In TA, Tibetans and locals to protest Chinese crackdown

Tibetans and locals plan 2-day strike to "stop the killing."

tibet riot 63 (photo credit:)
tibet riot 63
(photo credit: )
"We've been quiet for a very long time, despite the oppression - but it's become too much," said 37-year-old Tenzin, a Tibetan man married to an Israeli, Inbal, whom he met in India. The couple now lives in Israel with their two daughters. Accusing the Chinese government of "trying to destroy our culture, our language," Tenzin, who would not give his last name, is part of a group of 15 Tibetans living in Israel who are planning, along with some 150 Israeli friends and supporters, to launch a hunger strike on Wednesday in front of the Chinese embassy in Tel Aviv. The group had planned a two-day strike, but were refused a demonstration permit by police beyond daylight hours, so they were forced to limit the hunger strike to Wednesday. "We'll be there from 6:00 a.m. until 10:00 p.m.," he vowed, calling on Israelis who support the "Tibetan cause" to join them. According to Tenzin, a Tibetan population that has been largely nonviolent during decades of Chinese sovereignty over Tibet is growing restless.
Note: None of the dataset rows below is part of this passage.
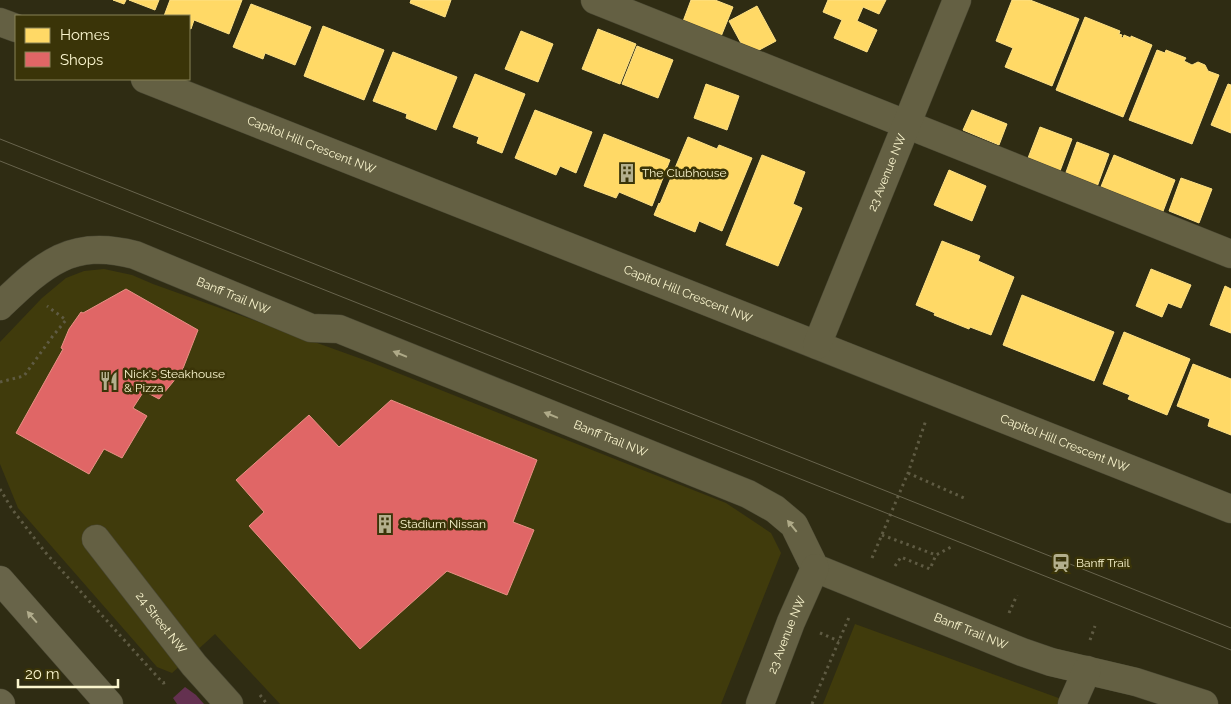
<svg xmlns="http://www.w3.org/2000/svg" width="1231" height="704" font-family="Raleway,sans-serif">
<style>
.built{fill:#403b0c}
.green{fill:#643150}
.homes{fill:#ffd966;stroke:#fee185}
.shops{fill:#e06666;stroke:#e89185}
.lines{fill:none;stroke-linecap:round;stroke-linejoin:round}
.minor-casing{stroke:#484632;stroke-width:29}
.highway-casing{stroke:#484632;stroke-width:29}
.path{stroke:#5f5b43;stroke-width:3;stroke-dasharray:2.5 4;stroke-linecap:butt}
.minor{stroke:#646043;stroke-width:28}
.highway{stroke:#686449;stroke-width:28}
.tram{stroke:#68644d;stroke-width:1}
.oneway{fill:#afaa88}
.oneway2{fill:#b1ac8c}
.labels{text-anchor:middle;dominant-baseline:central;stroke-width:5;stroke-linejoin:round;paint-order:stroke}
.street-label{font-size:12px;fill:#faf5ce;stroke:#3a3408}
.poi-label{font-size:12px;fill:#faf5ce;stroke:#3a3408;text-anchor:start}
</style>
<rect width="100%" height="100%" fill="#2f2c13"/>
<!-- built -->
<path class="built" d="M104 269 132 275 153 284 370 362 726 503 771 533 781 553 721 704H280L215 634 172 673 157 667 18 508 0 464V342L42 298 66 278 84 271Z
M855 624 1075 704H823Z"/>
<!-- green -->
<path class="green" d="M185 687 196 695 204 704H177L173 698Z"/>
<!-- homes -->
<path class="homes" d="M113 0H126L124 4Z
M129 0H159L155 10Z
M170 0H242L229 34 194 20 191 29 189 28V16H164Z
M411 0H451L445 17 410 3Z
M691 0H715L733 7 720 39 682 24Z
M828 0H886L879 14 863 7 857 21 877 30 867 52 834 38 842 20 823 12Z
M1012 0H1030L1079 19 1052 86 1005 67 1013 48 996 41Z
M251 4 311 27 295 65 265 53 263 59 233 47Z
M757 6 776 41 748 56 729 21Z
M1085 17 1120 31 1119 34 1122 35 1121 37 1123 38 1124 35 1131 38V36L1152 45 1123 117 1056 90Z
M323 26 384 50 364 100 304 76Z
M598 29 636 44 620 84 582 69Z
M521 31 553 44 538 82 505 69Z
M637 46 673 60 658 98 622 84Z
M1157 50 1165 53 1166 50 1186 58 1184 61 1192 65 1198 62 1205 65 1208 71 1219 75 1192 144 1129 120Z
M393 52 457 77 436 130 406 118 407 114 373 101Z
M475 74 525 94 502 153 477 143 479 137 453 127Z
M706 84 739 96 727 130 694 118Z
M1228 84 1231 85V133L1211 125Z
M535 110 592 132 576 173 560 166 556 175 515 158Z
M972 110 1007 124 999 145 963 130Z
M1040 127 1072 139 1060 171 1028 158Z
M604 134 670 160 652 206 619 192 616 198 584 186Z
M688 137 717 149 719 145 752 158 722 231 699 221 695 232 654 215 659 203 660 204Z
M1077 142 1109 154 1097 187 1065 175Z
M762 155 805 172 793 204 802 208 778 266 726 245Z
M1114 155 1175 180 1162 214 1100 189Z
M949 170 986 186 972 221 934 205Z
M1181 178 1212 189 1199 223 1169 211Z
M942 241 980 256 978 261 1014 277 991 335 970 327 969 329 934 315 935 313 916 305Z
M1151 269 1191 285 1181 308 1168 303 1162 317 1136 306Z
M1225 286 1231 289V333L1210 325Z
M1022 295 1114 332 1094 381 1003 345Z
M1124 332 1190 359 1167 415 1128 399 1130 395 1103 384Z
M1193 364 1231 379V435L1208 426 1210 419 1177 406Z"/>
<!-- shops -->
<path class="shops" d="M126 289 198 330 182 371 159 399 144 391 133 408 147 416 122 458 104 449 89 474 16 433 63 349 61 348 69 329 81 312 83 313Z
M391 400 537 460 513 522 534 530 507 595 447 571 360 649 249 526 264 512 236 480 309 415 339 447Z"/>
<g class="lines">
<!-- minor casing -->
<g class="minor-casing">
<g id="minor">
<path d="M595 0 1231 254"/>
<path d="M0 22 16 28"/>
<path id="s1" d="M145 79 1231 509"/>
<path id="s2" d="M0 306C44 264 71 238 135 255L311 328 339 329 748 494 775 509 794 525 815 568 1022 652 1051 662 1136 682 1204 704"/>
<path id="s3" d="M817 345 957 0"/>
<path id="s4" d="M96 539 194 665 229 704"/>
<path id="s5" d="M760 704 791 622 815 568"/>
<path d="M1072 704 1087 670"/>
</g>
</g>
<!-- highway casing -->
<g class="highway-casing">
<path id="highway" d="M0 580 109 704
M0 703 1 704"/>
</g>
<!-- path -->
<path class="path" d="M0 382 24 376 52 337 66 320 47 306
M908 473 964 498
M0 489 12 509 45 552 163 683 168 682
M882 535 936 555 953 546
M872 558 908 473 926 420
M895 566 901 557 930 569 936 555
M1009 613 1017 595
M820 633 839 641
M1090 640 1095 626
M260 695 267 704
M812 704 850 615"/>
<!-- minor -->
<use href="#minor" class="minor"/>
<!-- highway -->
<use href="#highway" class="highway"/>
<!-- tram -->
<path class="tram" d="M0 139 1231 628
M0 161 1231 650"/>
</g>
<!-- one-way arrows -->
<defs><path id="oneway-solid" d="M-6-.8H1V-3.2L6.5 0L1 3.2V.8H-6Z" transform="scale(1.25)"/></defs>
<g class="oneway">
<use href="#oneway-solid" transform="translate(400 354) rotate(-158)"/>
<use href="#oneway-solid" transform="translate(551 415) rotate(-158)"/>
<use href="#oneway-solid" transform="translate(792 526) rotate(-129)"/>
</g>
<use class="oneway2" href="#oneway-solid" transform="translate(32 617) rotate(-131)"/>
<!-- icons -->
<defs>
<g id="building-bare" transform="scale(1.5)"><path d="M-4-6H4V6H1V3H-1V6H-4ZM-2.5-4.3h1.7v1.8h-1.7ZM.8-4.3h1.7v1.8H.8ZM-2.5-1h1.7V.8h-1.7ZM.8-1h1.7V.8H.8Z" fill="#b3af8d" stroke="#3a3408" stroke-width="2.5" paint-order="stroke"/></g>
<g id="restaurant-bare" transform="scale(1.5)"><path d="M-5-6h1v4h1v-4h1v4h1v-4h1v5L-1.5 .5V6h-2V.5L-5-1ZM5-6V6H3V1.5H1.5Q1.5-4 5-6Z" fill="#b3af8d" stroke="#3a3408" stroke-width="2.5" paint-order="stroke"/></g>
<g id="station-bare" transform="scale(1.5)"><path d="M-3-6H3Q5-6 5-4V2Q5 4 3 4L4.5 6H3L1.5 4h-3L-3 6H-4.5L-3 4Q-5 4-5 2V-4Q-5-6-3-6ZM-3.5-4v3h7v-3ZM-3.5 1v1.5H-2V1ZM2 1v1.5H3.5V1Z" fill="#b3af8d" stroke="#3a3408" stroke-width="2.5" paint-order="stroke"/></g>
</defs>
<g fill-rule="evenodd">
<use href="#building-bare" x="627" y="173"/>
<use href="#restaurant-bare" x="109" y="381"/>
<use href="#building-bare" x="385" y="524"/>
<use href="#station-bare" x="1061" y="563"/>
</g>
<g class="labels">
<!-- street labels -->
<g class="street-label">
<text stroke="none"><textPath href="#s1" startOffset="179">Capitol Hill Crescent NW</textPath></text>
<text stroke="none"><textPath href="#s3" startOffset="186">23 Avenue NW</textPath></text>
<text stroke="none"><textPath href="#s1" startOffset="584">Capitol Hill Crescent NW</textPath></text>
<text stroke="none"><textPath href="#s2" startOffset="260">Banff Trail NW</textPath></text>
<text stroke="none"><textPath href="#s2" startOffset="665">Banff Trail NW</textPath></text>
<text stroke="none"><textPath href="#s1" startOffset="989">Capitol Hill Crescent NW</textPath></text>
<text stroke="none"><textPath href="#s4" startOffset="106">24 Street NW</textPath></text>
<text stroke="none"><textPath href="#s2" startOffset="1085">Banff Trail NW</textPath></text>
<text stroke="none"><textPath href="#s5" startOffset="74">23 Avenue NW</textPath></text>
</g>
<!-- poi labels -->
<g class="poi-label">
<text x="642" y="173">The Clubhouse</text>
<text x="124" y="374">Nick's Steakhouse<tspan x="124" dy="14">&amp; Pizza</tspan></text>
<text x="400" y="524">Stadium Nissan</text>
<text x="1076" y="563">Banff Trail</text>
</g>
</g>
<!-- legend -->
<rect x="15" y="15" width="175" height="65" fill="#3a3408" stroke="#878157"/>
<rect x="25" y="28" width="25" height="15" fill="#ffd966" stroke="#878157"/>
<text x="60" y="40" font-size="15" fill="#faf5ce">Homes</text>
<rect x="25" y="52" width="25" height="15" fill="#e06666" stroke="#878157"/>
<text x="60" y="65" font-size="15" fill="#faf5ce">Shops</text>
<!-- scale -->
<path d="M18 679v8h100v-8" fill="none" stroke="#faf5ce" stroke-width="2.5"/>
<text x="25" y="679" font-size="15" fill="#faf5ce" stroke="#3a3408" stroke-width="4" paint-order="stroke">20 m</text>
</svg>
The Chinese government "is transferring a lot of Chinese into Tibet. We are outnumbered by two million now - six million Tibetans and more than eight million Chinese. Since the railway to Lhasa opened [in 2006], this has increased." While the railway is bringing marked economic development to the area, "it's like taking away our freedom and developing it. If you don't know Chinese today you can't get jobs. And you can't follow Buddhism. Because of restrictions, the monasteries are museums. People don't go to the monasteries to pray or worship or study." Now, Tenzin fears young Tibetans are beginning to respond violently. "The Dalai Lama is the Dalai Lama. He is enlightened. We are trying to follow him, but we are not necessarily strong enough to follow," he said. "We've been quiet, so nobody listened to us. "Today, because of the Olympics, the whole world is concerned. We hope China will become concerned about human rights to gain the world's respect ahead of the Olympics. "We just want our freedom. Stop the killing in Tibet. And we want to request from the Chinese government to release the people who were arrested."